## WORK TO COMPLETE
a) Rewrite the paragraph of the SVD post that begins "but we know that" so it is shorter but keeps its main facts.
b) From the SVD post, print the passage starting at "For example, finding" and ending at "vectors shown above.".

## GIVEN TEXT
● ● ●
I've been working through my linear algebra textbook, and when finding an SVD there's just one thing I don't understand.
For example, finding an SVD for the 3x2 matrix A. I will skip the steps of finding the eigenvectors, eigenvalues, singular values... anyway, we find that
$$ V = \begin{bmatrix}\vec{v}_1 & \vec{v}_2\end{bmatrix} = \begin{bmatrix} 1/\sqrt2 & -1/\sqrt2\\ 1/\sqrt2 & 1/\sqrt2 \end{bmatrix} $$
and we know that
$$ \vec{u}_n = \frac{1}{\sigma_n}A\vec{v}_n $$
which gives
$$ \vec{u}_1 = \begin{bmatrix}2/\sqrt6\\1/\sqrt6\\1/\sqrt6\end{bmatrix}, \vec{u}_2 = \begin{bmatrix}0\\-1/\sqrt2\\1/\sqrt2\end{bmatrix} $$
but we know that $U$ is a $m$ by $m$ matrix, so it must be 3 by 3, and so we have to find $\vec{u}_3$. This is where I get stuck; the book says that one method to do this is to use the Gram-Schmidt Process, but I just can't seem to wrap my head around how to do this with the vectors shown above.
● ● ●
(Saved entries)
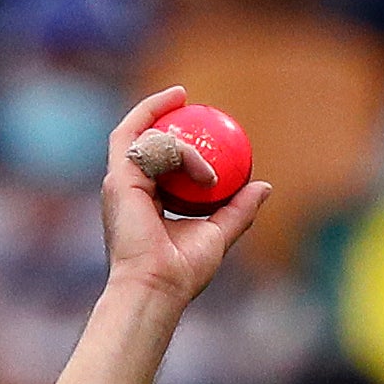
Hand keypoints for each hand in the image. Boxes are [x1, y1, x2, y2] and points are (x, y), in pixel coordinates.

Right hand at [100, 86, 268, 309]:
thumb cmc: (183, 271)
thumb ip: (238, 209)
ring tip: (208, 168)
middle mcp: (127, 188)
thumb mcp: (219, 233)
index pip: (154, 159)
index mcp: (144, 200)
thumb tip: (264, 187)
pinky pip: (145, 142)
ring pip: (146, 138)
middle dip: (157, 111)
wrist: (159, 287)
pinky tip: (191, 141)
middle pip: (140, 139)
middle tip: (184, 96)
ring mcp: (119, 183)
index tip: (194, 117)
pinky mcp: (119, 179)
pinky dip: (172, 142)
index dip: (169, 134)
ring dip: (183, 145)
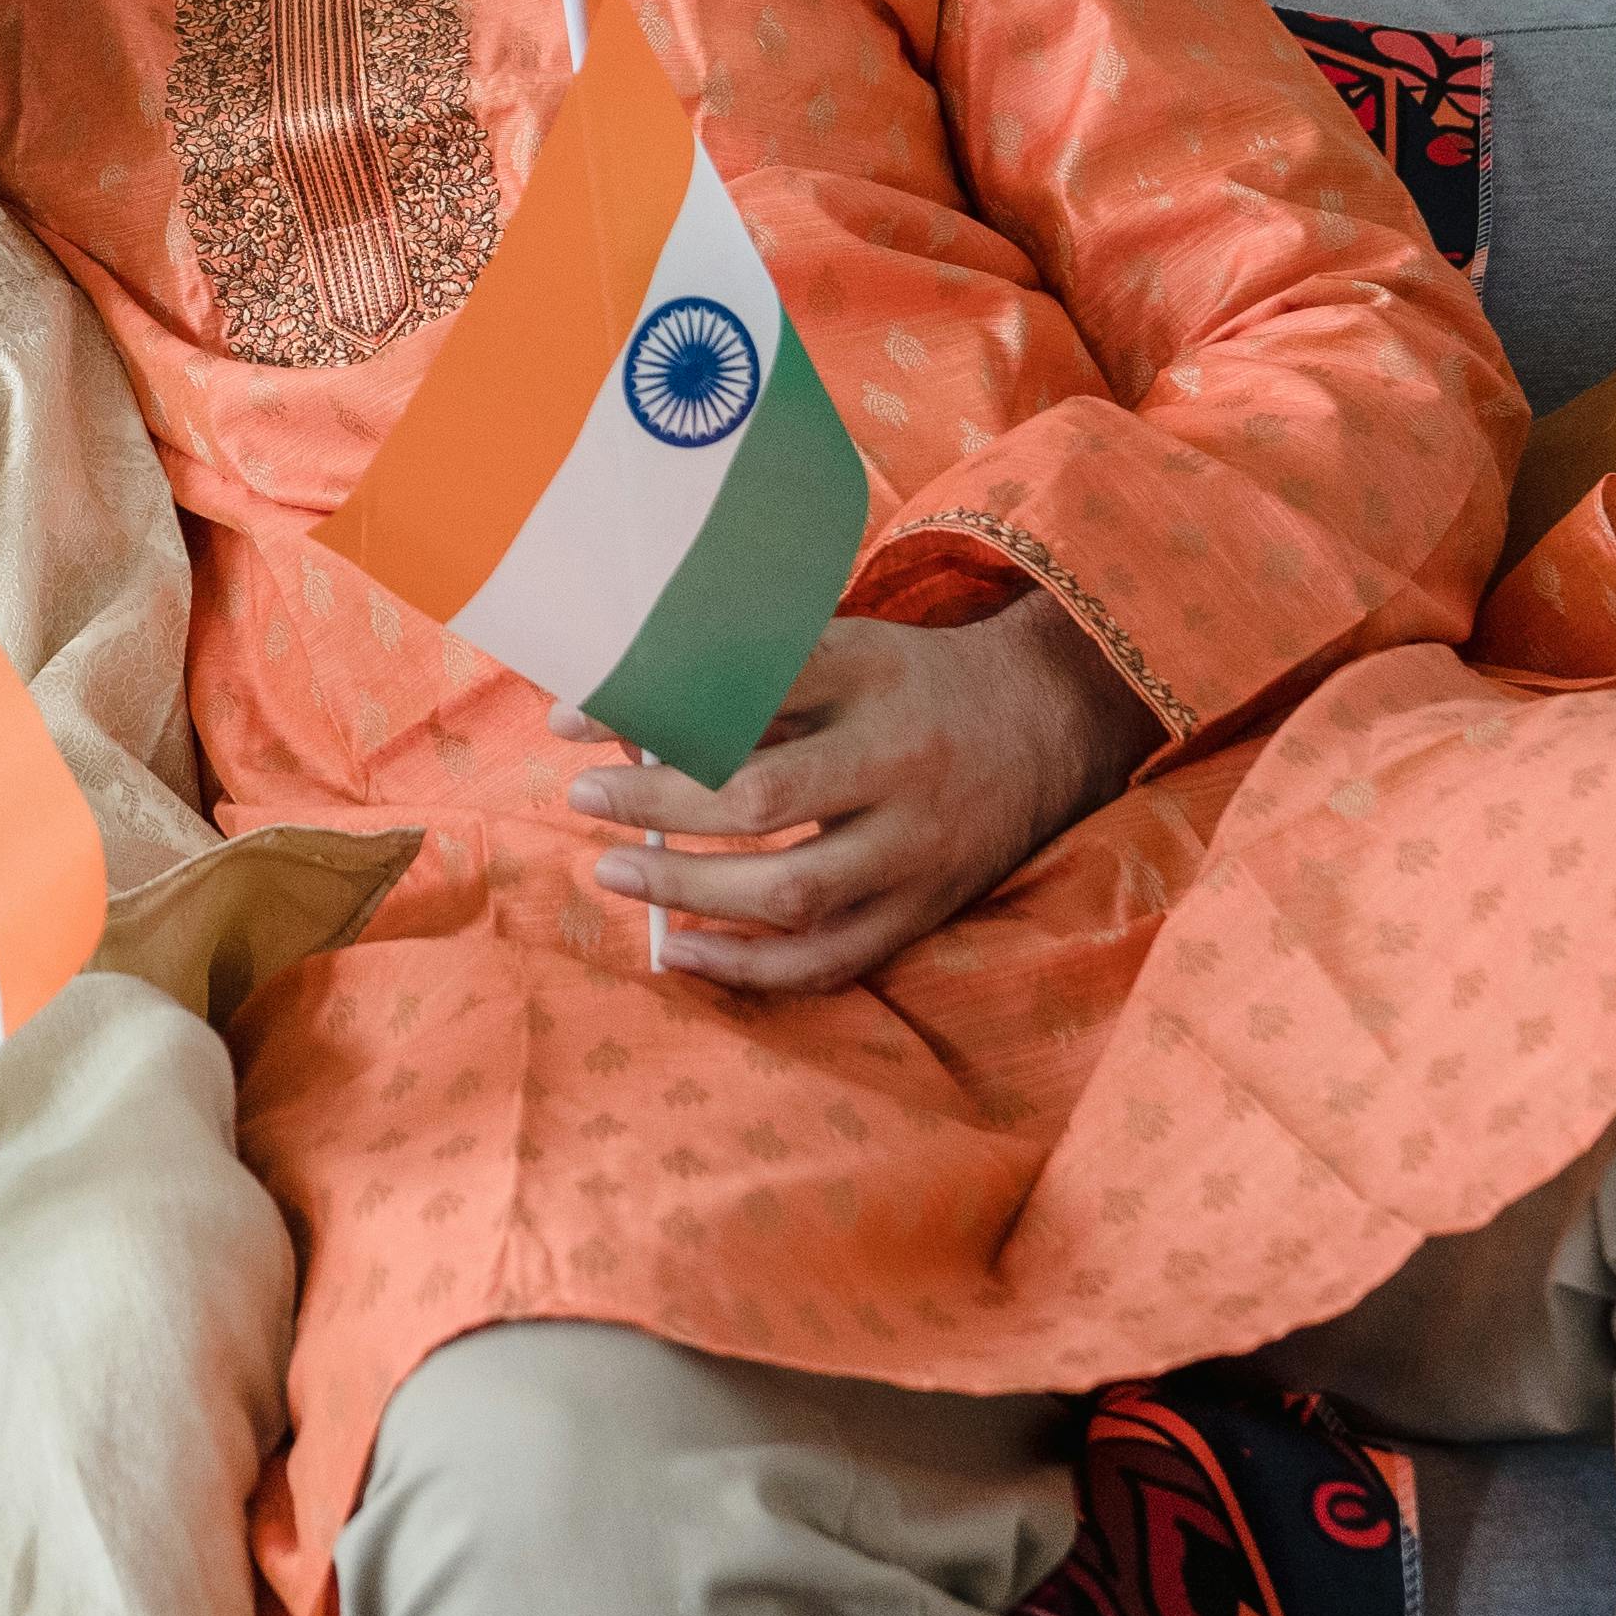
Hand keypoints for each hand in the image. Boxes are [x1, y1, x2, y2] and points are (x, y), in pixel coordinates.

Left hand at [567, 601, 1156, 997]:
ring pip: (791, 891)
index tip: (570, 717)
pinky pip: (829, 960)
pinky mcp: (925, 911)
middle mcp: (898, 764)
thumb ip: (743, 678)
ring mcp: (916, 848)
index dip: (650, 708)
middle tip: (584, 796)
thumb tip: (614, 719)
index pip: (742, 690)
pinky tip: (681, 953)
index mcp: (870, 676)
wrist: (1046, 723)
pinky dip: (748, 968)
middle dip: (657, 804)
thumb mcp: (841, 646)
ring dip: (688, 891)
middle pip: (762, 799)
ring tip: (612, 873)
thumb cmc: (908, 682)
● ● ●
## SOLUTIONS BELOW
a) Since $U$ is $m$ by $m$, here it must be 3 by 3, so $\vec{u}_3$ still has to be found. I'm stuck at this step: the book gives the Gram-Schmidt Process as one method, but I can't see how to apply it to $\vec{u}_1$ and $\vec{u}_2$.

b)
For example, finding an SVD for the 3x2 matrix A. I will skip the steps of finding the eigenvectors, eigenvalues, singular values... anyway, we find that
$$ V = \begin{bmatrix}\vec{v}_1 & \vec{v}_2\end{bmatrix} = \begin{bmatrix} 1/\sqrt2 & -1/\sqrt2\\ 1/\sqrt2 & 1/\sqrt2 \end{bmatrix} $$
and we know that
$$ \vec{u}_n = \frac{1}{\sigma_n}A\vec{v}_n $$
which gives
$$ \vec{u}_1 = \begin{bmatrix}2/\sqrt6\\1/\sqrt6\\1/\sqrt6\end{bmatrix}, \vec{u}_2 = \begin{bmatrix}0\\-1/\sqrt2\\1/\sqrt2\end{bmatrix} $$
but we know that $U$ is a $m$ by $m$ matrix, so it must be 3 by 3, and so we have to find $\vec{u}_3$. This is where I get stuck; the book says that one method to do this is to use the Gram-Schmidt Process, but I just can't seem to wrap my head around how to do this with the vectors shown above.